Material for the task:
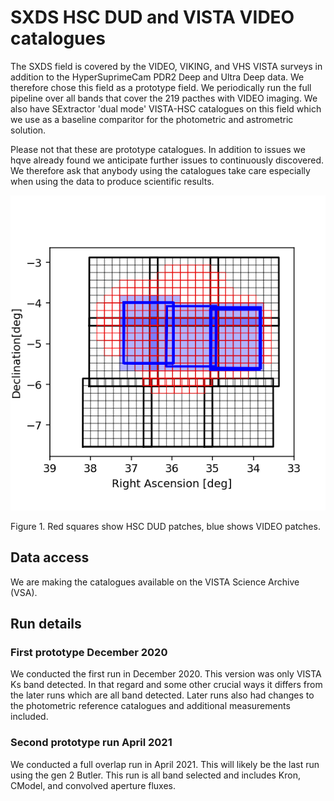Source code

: # SXDS HSC DUD and VISTA VIDEO catalogues

The SXDS field is covered by the VIDEO, VIKING, and VHS VISTA surveys in addition to the HyperSuprimeCam PDR2 Deep and Ultra Deep data. 
We therefore chose this field as a prototype field. 
We periodically run the full pipeline over all bands that cover the 219 pacthes with VIDEO imaging.
We also have SExtractor 'dual mode' VISTA-HSC catalogues on this field which we use as a baseline comparitor for the photometric and astrometric solution.

Please not that these are prototype catalogues. In addition to issues we hqve already found we anticipate further issues to continuously discovered.
We therefore ask that anybody using the catalogues take care especially when using the data to produce scientific results.

![SXDS VIDEO coverage](./figs/sxds_VIDEO_patches.png "SXDS VIDEO coverage")

Figure 1. Red squares show HSC DUD patches, blue shows VIDEO patches.

## Data access

We are making the catalogues available on the VISTA Science Archive (VSA).

## Run details

### First prototype December 2020

We conducted the first run in December 2020. This version was only VISTA Ks band detected.
In that regard and some other crucial ways it differs from the later runs which are all band detected.
Later runs also had changes to the photometric reference catalogues and additional measurements included.

### Second prototype run April 2021

We conducted a full overlap run in April 2021. This will likely be the last run using the gen 2 Butler.
This run is all band selected and includes Kron, CModel, and convolved aperture fluxes.





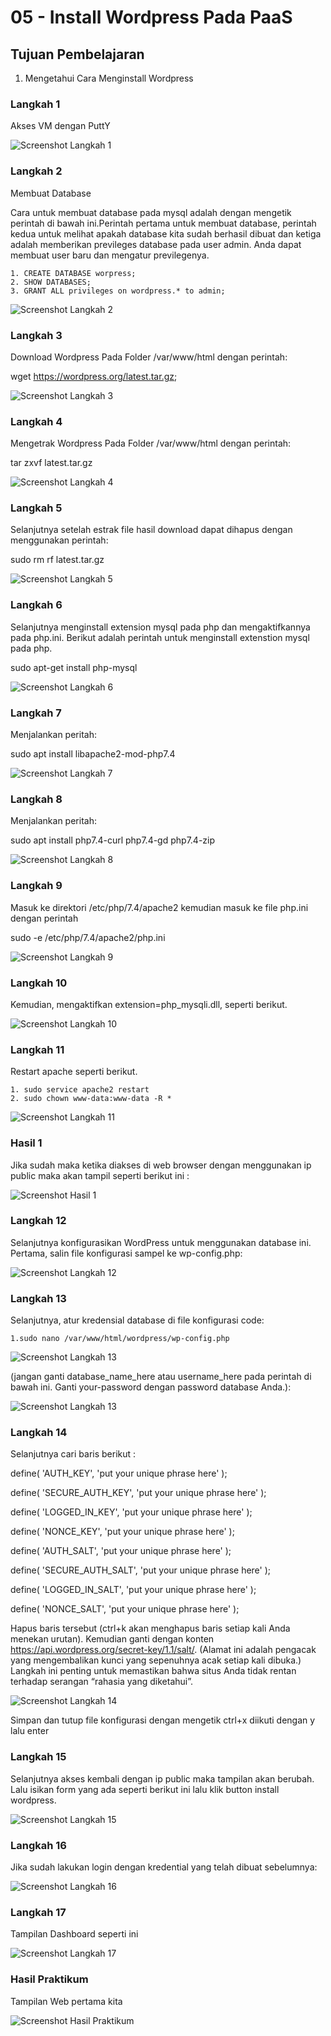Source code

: # 05 - Install Wordpress Pada PaaS

## Tujuan Pembelajaran

1. Mengetahui Cara Menginstall Wordpress

### Langkah 1

Akses VM dengan PuttY
 

 ![Screenshot Langkah 1](img/01.JPG)

### Langkah 2
 Membuat Database
 
Cara untuk membuat database pada mysql adalah dengan mengetik perintah di bawah ini.Perintah 
pertama untuk membuat database, perintah kedua untuk melihat apakah database kita sudah berhasil 
dibuat dan ketiga adalah memberikan previleges database pada user admin. Anda dapat membuat 
user baru dan mengatur previlegenya.

    1. CREATE DATABASE worpress;
    2. SHOW DATABASES;
    3. GRANT ALL privileges on wordpress.* to admin;

 ![Screenshot Langkah 2](img/02.JPG)

### Langkah 3
Download Wordpress Pada Folder /var/www/html dengan perintah:

wget https://wordpress.org/latest.tar.gz;

 ![Screenshot Langkah 3](img/03.JPG)

### Langkah 4
Mengetrak Wordpress Pada Folder /var/www/html dengan perintah:

tar zxvf latest.tar.gz

 ![Screenshot Langkah 4](img/04.JPG) 

### Langkah 5
Selanjutnya setelah estrak file hasil download dapat dihapus dengan menggunakan perintah:

sudo rm rf latest.tar.gz

 ![Screenshot Langkah 5](img/01_5.JPG)

### Langkah 6
Selanjutnya menginstall extension mysql pada php dan mengaktifkannya pada php.ini.
Berikut adalah perintah untuk menginstall extenstion mysql pada php.

sudo apt-get install php-mysql



 ![Screenshot Langkah 6](img/06.JPG) 

 ### Langkah 7
Menjalankan peritah:

sudo apt install libapache2-mod-php7.4

 ![Screenshot Langkah 7](img/07.JPG) 

### Langkah 8
Menjalankan peritah:

 sudo apt install php7.4-curl php7.4-gd php7.4-zip

 ![Screenshot Langkah 8](img/07.JPG) 

### Langkah 9
Masuk ke direktori /etc/php/7.4/apache2 kemudian masuk ke file php.ini dengan 
perintah 

sudo -e /etc/php/7.4/apache2/php.ini

 ![Screenshot Langkah 9](img/09.JPG)      

### Langkah 10
Kemudian, mengaktifkan extension=php_mysqli.dll, seperti berikut.

 ![Screenshot Langkah 10](img/10.JPG)

 ### Langkah 11
Restart apache seperti berikut.

    1. sudo service apache2 restart
    2. sudo chown www-data:www-data -R *

 ![Screenshot Langkah 11](img/11.JPG)   

### Hasil 1
Jika sudah maka ketika diakses di web browser dengan menggunakan ip public
maka akan tampil seperti berikut ini :


 ![Screenshot Hasil 1](img/12.JPG)     

### Langkah 12
Selanjutnya konfigurasikan WordPress untuk menggunakan database ini.
Pertama, salin file konfigurasi sampel ke wp-config.php:

 ![Screenshot Langkah 12](img/18.JPG) 

 ### Langkah 13
Selanjutnya, atur kredensial database di file konfigurasi code:

    1.sudo nano /var/www/html/wordpress/wp-config.php

![Screenshot Langkah 13](img/18.JPG)     

 (jangan ganti
database_name_here atau username_here pada perintah di bawah ini. Ganti
your-password dengan password database Anda.):

 ![Screenshot Langkah 13](img/Conf_database01.JPG)        

### Langkah 14
Selanjutnya cari baris berikut :

define( 'AUTH_KEY', 'put your unique phrase here' );

define( 'SECURE_AUTH_KEY', 'put your unique phrase here' );

define( 'LOGGED_IN_KEY', 'put your unique phrase here' );

define( 'NONCE_KEY', 'put your unique phrase here' );

define( 'AUTH_SALT', 'put your unique phrase here' );

define( 'SECURE_AUTH_SALT', 'put your unique phrase here' );

define( 'LOGGED_IN_SALT', 'put your unique phrase here' );

define( 'NONCE_SALT', 'put your unique phrase here' );

Hapus baris tersebut (ctrl+k akan menghapus baris setiap kali Anda menekan
urutan). Kemudian ganti dengan konten
https://api.wordpress.org/secret-key/1.1/salt/. (Alamat ini adalah pengacak yang
mengembalikan kunci yang sepenuhnya acak setiap kali dibuka.) Langkah ini
penting untuk memastikan bahwa situs Anda tidak rentan terhadap serangan
“rahasia yang diketahui”.

 ![Screenshot Langkah 14](img/Conf_database02.JPG) 

 Simpan dan tutup file konfigurasi dengan mengetik ctrl+x diikuti dengan y lalu
enter

### Langkah 15
Selanjutnya akses kembali dengan ip public maka tampilan akan berubah. Lalu
isikan form yang ada seperti berikut ini lalu klik button install wordpress.

![Screenshot Langkah 15](img/15.JPG) 

### Langkah 16
Jika sudah lakukan login dengan kredential yang telah dibuat sebelumnya:

![Screenshot Langkah 16](img/16.JPG) 

### Langkah 17
Tampilan Dashboard seperti ini

![Screenshot Langkah 17](img/17.JPG)

### Hasil Praktikum
Tampilan Web pertama kita

![Screenshot Hasil Praktikum](img/final.JPG)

Work instruction: Gather every line of the listing that contains the string "Selanjutnya", and copy each one in full.

Solution to the exercise:
Selanjutnya setelah estrak file hasil download dapat dihapus dengan menggunakan perintah:
Selanjutnya menginstall extension mysql pada php dan mengaktifkannya pada php.ini.
Selanjutnya konfigurasikan WordPress untuk menggunakan database ini.
Selanjutnya, atur kredensial database di file konfigurasi code:
Selanjutnya cari baris berikut :
Selanjutnya akses kembali dengan ip public maka tampilan akan berubah. Lalu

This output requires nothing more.